Wagner Shows Prison Recruit Alive Following Alleged Sledgehammer Killing Video

A Wagner Group fighter who deserted in Ukraine was kidnapped and executed by fellow fighters, a Telegram channel with links to the Russian mercenary outfit claimed Monday, sharing video of the alleged killing. 

This is the second publicly shared video of a Wagner recruit’s apparent death by sledgehammer in recent months after its leader threatened extrajudicial measures for convicted criminals who flee the battlefield. 

But a video released later Monday by Wagner leader Yevgeny Prigozhin’s press service showed Yakushchenko alive.

In the video, he expresses gratitude to Wagner for “sparing” him in return for “bringing valuable information from captivity that saved many” Russian fighters’ lives.

“Everyone has the right to fix their mistakes,” he said on camera.

Dmitry Yakushchenko, 45, had fled the battlefield days after signing up for Wagner, which recruited him while he was serving a 19-year prison sentence for murder, according to the Grey Zone Telegram channel. 

“Today I was on the street of the city of Dnipro when I was hit on the head, lost consciousness and woke up in this facility, where I was told I’d be put on trial,” he is heard saying in the video.

The footage then goes blurry and Yakushchenko is shown being presumably bludgeoned with a sledgehammer three times.
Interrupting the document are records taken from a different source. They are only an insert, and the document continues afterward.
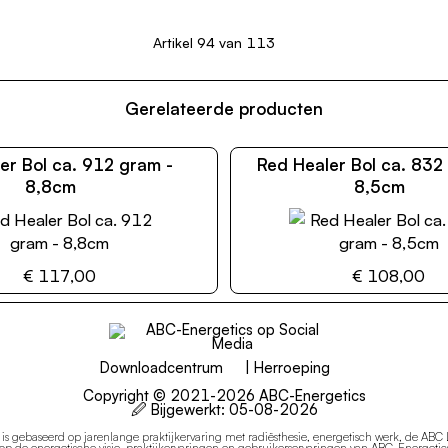
Artikel 94 van 113
Gerelateerde producten
er Bol ca. 912 gram -
Red Healer Bol ca. 832
8,8cm
8,5cm
€ 117,00
€ 108,00
Downloadcentrum
|
Herroeping
Copyright © 2021-2026 ABC-Energetics
🖉 Bijgewerkt:
05-08-2026
e is gebaseerd op jarenlange praktijkervaring met radiësthesie, energetisch werk, de ABC
p de energetische visie, praktijkervaringen en gebruikerservaringen van ABC-Energetics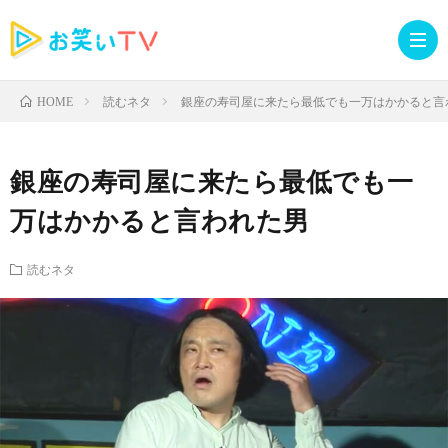
読むネタ
銀座の寿司屋に来たら最低でも一万はかかると言
HOME
記
銀座の寿司屋に来たら最低でも一
事
人
万はかかると言われた男
TOP
気
お
読むネタ
記
知
ラ
事
ら
イ
読
せ・
ブ
む
イ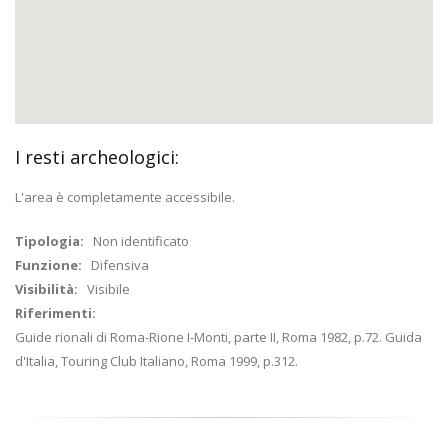
I resti archeologici:
L'area è completamente accessibile.
Tipologia:
Non identificato
Funzione:
Difensiva
Visibilità:
Visibile
Riferimenti:
Guide rionali di Roma-Rione I-Monti, parte II, Roma 1982, p.72. Guida
d'Italia, Touring Club Italiano, Roma 1999, p.312.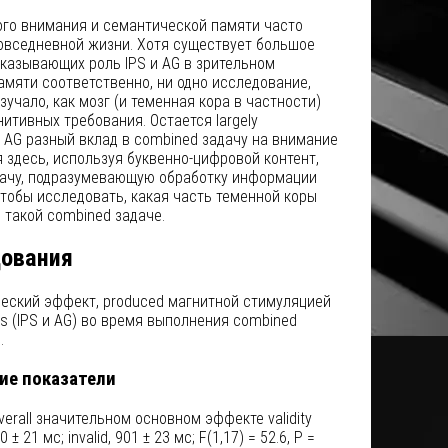
ого внимания и семантической памяти часто
овседневной жизни. Хотя существует большое
казывающих роль IPS и AG в зрительном
мяти соответственно, ни одно исследование,
зучало, как мозг (и теменная кора в частности)
гнитивных требования. Остается largely
и AG разный вклад в combined задачу на внимание
я здесь, используя буквенно-цифровой контент,
ачу, подразумевающую обработку информации
 чтобы исследовать, какая часть теменной коры
 такой combined задаче.
дования
еский эффект, produced магнитной стимуляцией
es (IPS и AG) во время выполнения combined
.
ие показатели
erall значительном основном эффекте validity
± 21 мс; invalid, 901 ± 23 мс; F(1,17) = 52.6, P =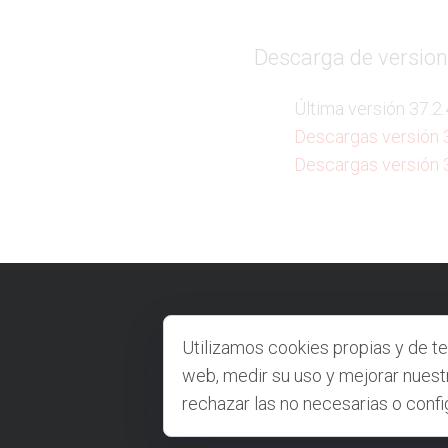
Descarga de version
Última versión 37.2
Descargas versión 
Descargas versión 
VELNEO.COM
CO
Utilizamos cookies propias y de te
web, medir su uso y mejorar nuest
rechazar las no necesarias o confi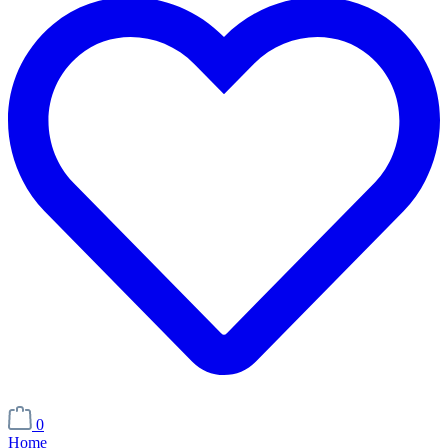
0
Home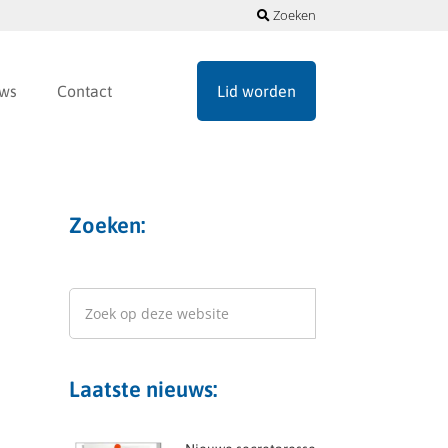
Zoeken
ws
Contact
Lid worden
Zoeken:
Laatste nieuws: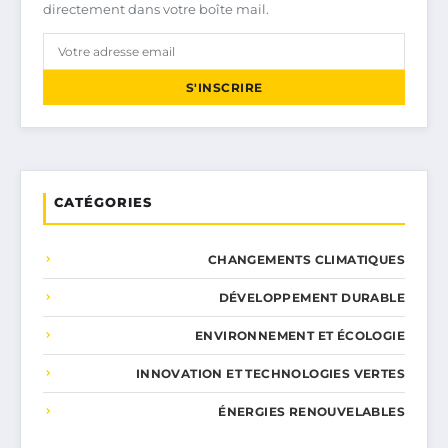
directement dans votre boîte mail.
S'INSCRIRE
CATÉGORIES
CHANGEMENTS CLIMATIQUES
DÉVELOPPEMENT DURABLE
ENVIRONNEMENT ET ÉCOLOGIE
INNOVATION ET TECHNOLOGIES VERTES
ÉNERGIES RENOUVELABLES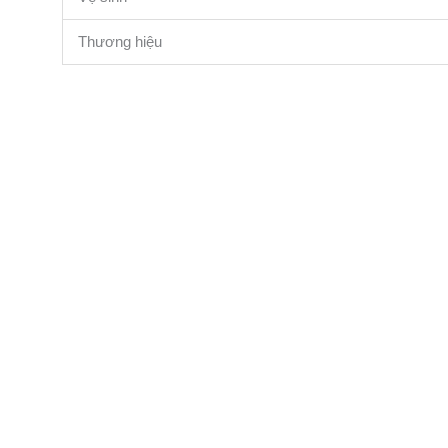
Thương hiệu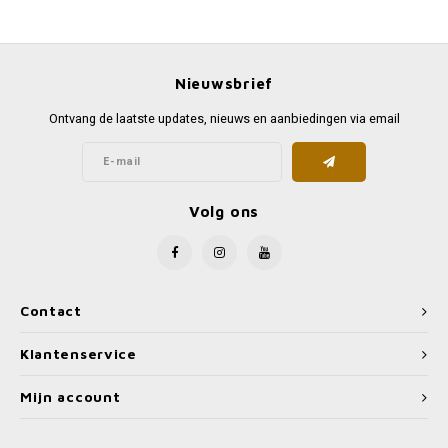
Favorieten van Siebe
Hitster
Call o
Nieuwsbrief
Ontvang de laatste updates, nieuws en aanbiedingen via email
Volg ons
Contact
Klantenservice
Mijn account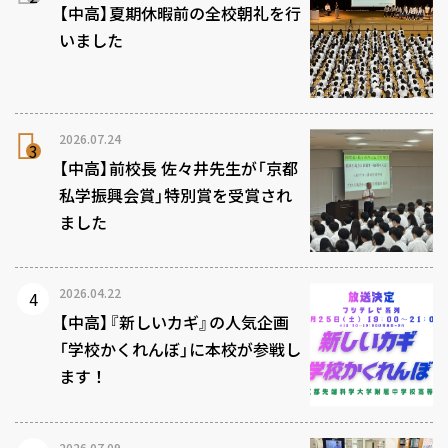
【中高】夏期休暇前の全校朝礼を行
いました
2026.07.24
【中高】前校長 佐々井先生が「京都
私学振興会賞」特別賞を受賞され
ました
2026.04.22
【中高】『新しいカギ』の人気企画
「学校かくれんぼ」に本校が参戦し
ます！
2026.07.09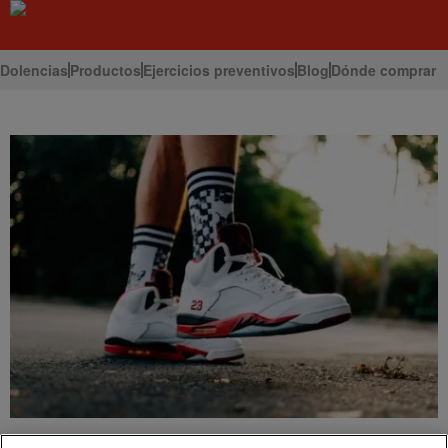
Dolencias
Productos
Ejercicios preventivos
Blog
Dónde comprar
Inicio
Blog
Importancia de elegir un buen calzado deportivo
Deporte y salud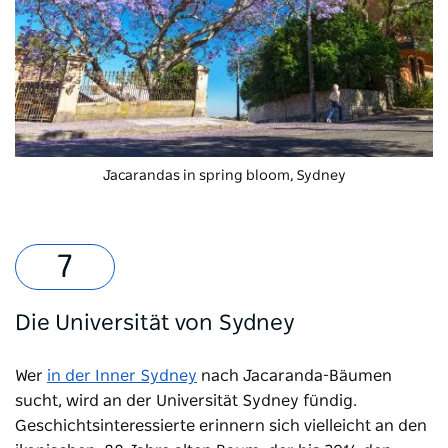
Jacarandas in spring bloom, Sydney
Die Universität von Sydney
Wer
in der Inner Sydney
nach Jacaranda-Bäumen
sucht, wird an der Universität Sydney fündig.
Geschichtsinteressierte erinnern sich vielleicht an den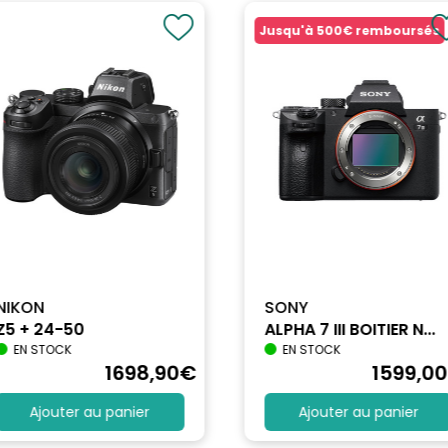
Jusqu'à
500€
remboursés
NIKON
SONY
Z5 + 24-50
ALPHA 7 III BOITIER N...
EN STOCK
EN STOCK
1698
,90
€
1599
,00
Ajouter au panier
Ajouter au panier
The gruesome video’s authenticity was immediately disputed by independent journalist David Frenkel, who claimed the slow-motion sledgehammer execution may have been staged.

It was not possible to independently verify the footage shared by Grey Zone.
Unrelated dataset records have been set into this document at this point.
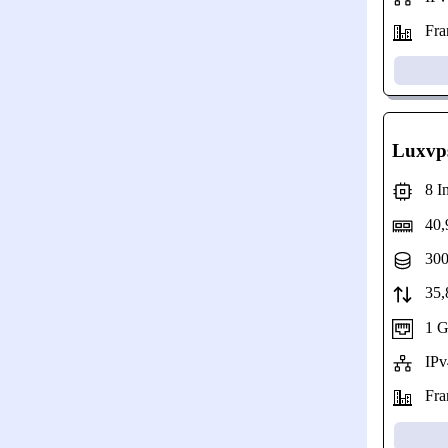
Fran
Luxvp
8 Int
40,
300
35,8
1 Gbp
IPv4
Fran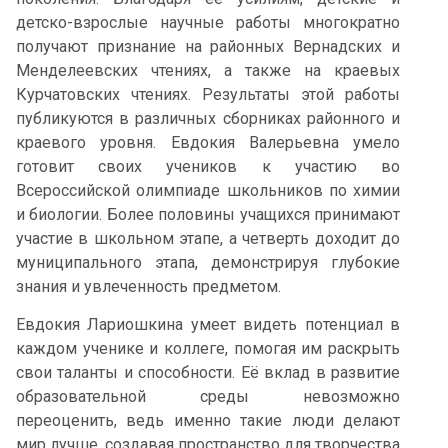
детско-взрослые научные работы многократно
получают признание на районных Вернадских и
Менделеевских чтениях, а также на краевых
Курчатовских чтениях. Результаты этой работы
публикуются в различных сборниках районного и
краевого уровня. Евдокия Валерьевна умело
готовит своих учеников к участию во
Всероссийской олимпиаде школьников по химии
и биологии. Более половины учащихся принимают
участие в школьном этапе, а четверть доходит до
муниципального этапа, демонстрируя глубокие
знания и увлеченность предметом.
Евдокия Лариошкина умеет видеть потенциал в
каждом ученике и коллеге, помогая им раскрыть
свои таланты и способности. Её вклад в развитие
образовательной среды невозможно
переоценить, ведь именно такие люди делают
мир лучше, создавая пространство для творчества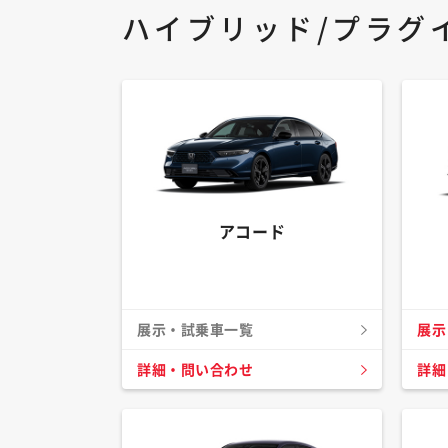
ハイブリッド/プラグ
アコード
展示・試乗車一覧
展示
詳細・問い合わせ
詳細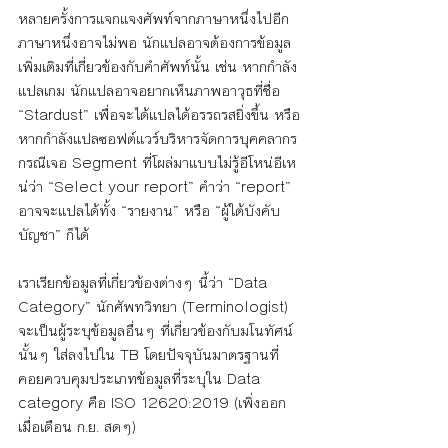
หลายครั้งการแจกแจงศัพท์จากภาษาหนึ่งไปอีก
ภาษาหนึ่งอาจไม่พอ นักแปลอาจต้องการข้อมูล
เพิ่มเติมที่เกี่ยวข้องกับคำศัพท์นั้น เช่น หากกำลัง
แปลเกม นักแปลอาจอยากเห็นภาพอาวุธที่ชื่อ 
“Stardust” เพื่อจะได้แปลได้อรรถรสยิ่งขึ้น หรือ
หากกำลังแปลซอฟต์แวร์บริหารจัดการบุคคลากร 
กรณีเจอ Segment ที่โผล่มาแบบไม่รู้อีโหน่อีเห
น่ว่า “Select your report” คำว่า “report” 
อาจจะแปลได้ทั้ง “รายงาน” หรือ “ผู้ใต้บังคับ
บัญชา” ก็ได้ 
เราเรียกข้อมูลที่เกี่ยวข้องต่างๆ นี้ว่า “Data 
Category” นักศัพทวิทยา (Terminologist) 
จะเป็นผู้ระบุข้อมูลอื่นๆ ที่เกี่ยวข้องกับมโนทัศน์
นั้นๆ ใส่ลงไปใน TB โดยปัจจุบันมาตรฐานที่
คอยควบคุมประเภทข้อมูลที่ระบุใน Data 
category คือ 
ISO 12620:2019
 (เพิ่งออก
เมื่อเดือน ก.ย. สดๆ)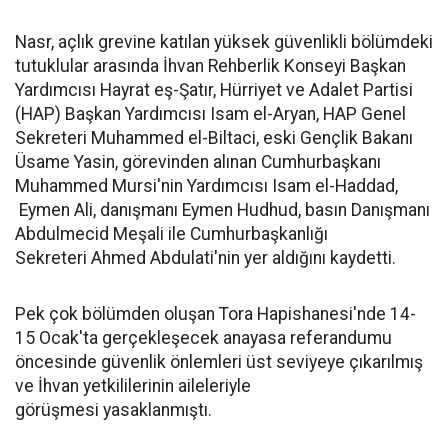
Nasr, açlık grevine katılan yüksek güvenlikli bölümdeki
tutuklular arasında İhvan Rehberlik Konseyi Başkan
Yardımcısı Hayrat eş-Şatır, Hürriyet ve Adalet Partisi
(HAP) Başkan Yardımcısı Isam el-Aryan, HAP Genel
Sekreteri Muhammed el-Biltaci, eski Gençlik Bakanı
Üsame Yasin, görevinden alınan Cumhurbaşkanı
Muhammed Mursi'nin Yardımcısı Isam el-Haddad,
Eymen Ali, danışmanı Eymen Hudhud, basın Danışmanı
Abdulmecid Meşali ile Cumhurbaşkanlığı
Sekreteri Ahmed Abdulati'nin yer aldığını kaydetti.
Pek çok bölümden oluşan Tora Hapishanesi'nde 14-
15 Ocak'ta gerçekleşecek anayasa referandumu
öncesinde güvenlik önlemleri üst seviyeye çıkarılmış
ve İhvan yetkililerinin aileleriyle
görüşmesi yasaklanmıştı.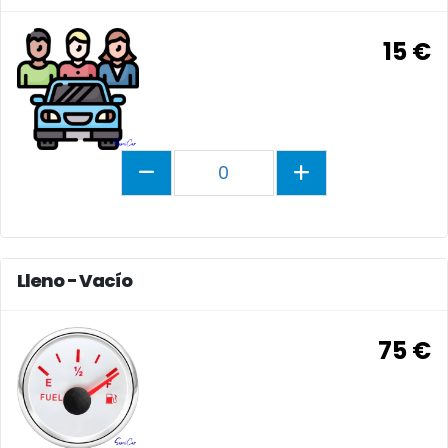
15 €
0
Lleno - Vacío
75 €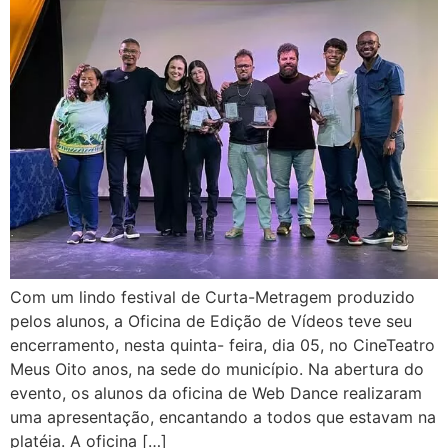
Com um lindo festival de Curta-Metragem produzido
pelos alunos, a Oficina de Edição de Vídeos teve seu
encerramento, nesta quinta- feira, dia 05, no CineTeatro
Meus Oito anos, na sede do município. Na abertura do
evento, os alunos da oficina de Web Dance realizaram
uma apresentação, encantando a todos que estavam na
platéia. A oficina […]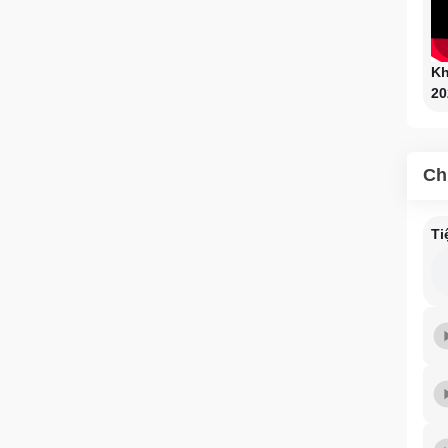
Kh
20
Ch
Ti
According to the independent Agentsvo news outlet, Ukraine returned Yakushchenko to Russia in December as part of a prisoner exchange.

Prigozhin was filmed threatening Russian prisoners with execution for deserting in widely circulated recruitment videos last fall.
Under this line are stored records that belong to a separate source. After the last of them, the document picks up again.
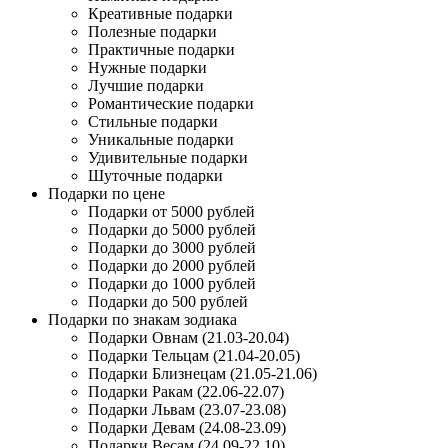
Креативные подарки
Полезные подарки
Практичные подарки
Нужные подарки
Лучшие подарки
Романтические подарки
Стильные подарки
Уникальные подарки
Удивительные подарки
Шуточные подарки
Подарки по цене
Подарки от 5000 рублей
Подарки до 5000 рублей
Подарки до 3000 рублей
Подарки до 2000 рублей
Подарки до 1000 рублей
Подарки до 500 рублей
Подарки по знакам зодиака
Подарки Овнам (21.03-20.04)
Подарки Тельцам (21.04-20.05)
Подарки Близнецам (21.05-21.06)
Подарки Ракам (22.06-22.07)
Подарки Львам (23.07-23.08)
Подарки Девам (24.08-23.09)
Подарки Весам (24.09-22.10)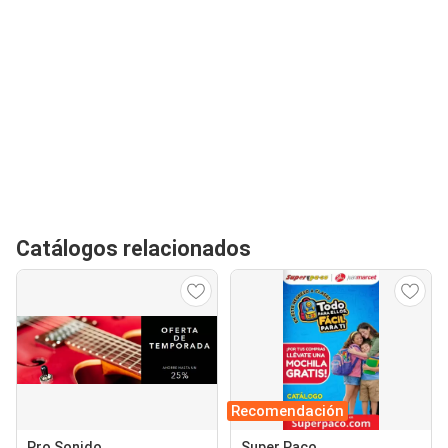
Catálogos relacionados
Recomendación
Pro Sonido
Super Paco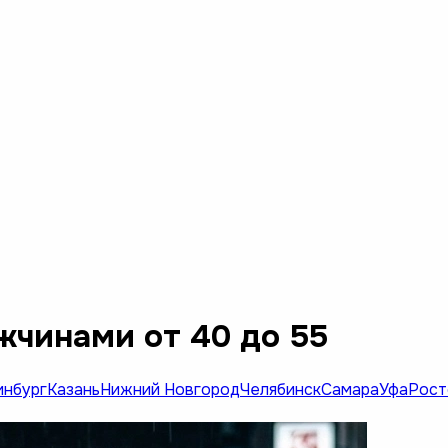
жчинами от 40 до 55
инбург
Казань
Нижний Новгород
Челябинск
Самара
Уфа
Рост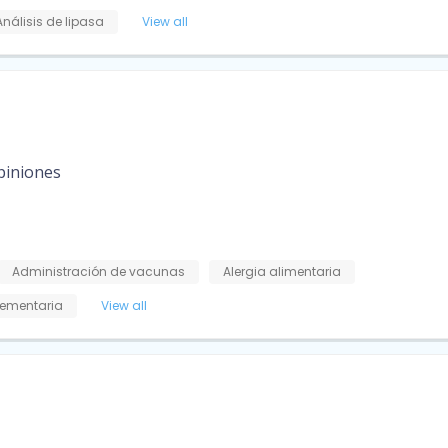
Análisis de lipasa
View all
piniones
Administración de vacunas
Alergia alimentaria
ementaria
View all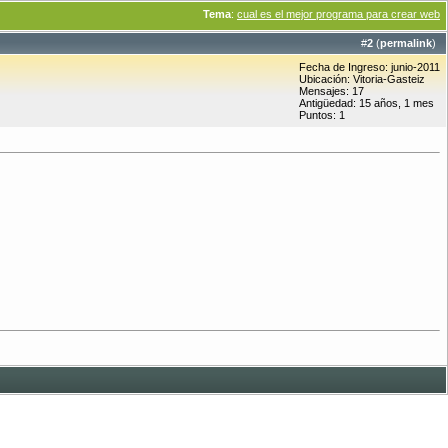
Tema
:
cual es el mejor programa para crear web
#
2
(
permalink
)
Fecha de Ingreso: junio-2011
Ubicación: Vitoria-Gasteiz
Mensajes: 17
Antigüedad: 15 años, 1 mes
Puntos: 1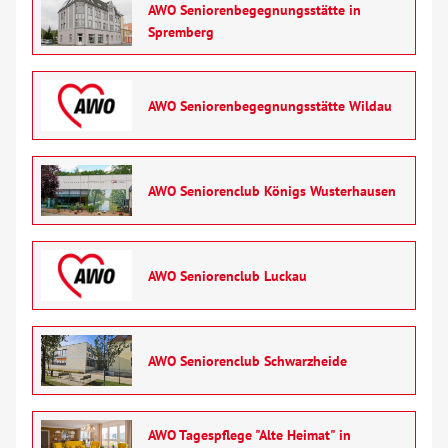
AWO Seniorenbegegnungsstätte in
Spremberg
AWO Seniorenbegegnungsstätte Wildau
AWO Seniorenclub Königs Wusterhausen
AWO Seniorenclub Luckau
AWO Seniorenclub Schwarzheide
AWO Tagespflege "Alte Heimat" in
In November, another video of Wagner fighter and convicted murderer Yevgeny Nuzhin’s sledgehammer killing for deserting in Ukraine was widely circulated on social media. 

Prigozhin initially welcomed Nuzhin’s killing, saying he deserved a “dog’s death,” but later distanced himself and denied Wagner’s involvement in his murder.

Footage of Yakushchenko’s alleged execution was published after a CNN interview with two unidentified captured Wagner fighters who recounted commanders shooting other recruits for disobeying orders on the battlefield.

Prigozhin was estimated to have recruited up to 50,000 prisoners into Wagner before abruptly declaring last week that the enlistment campaign was over.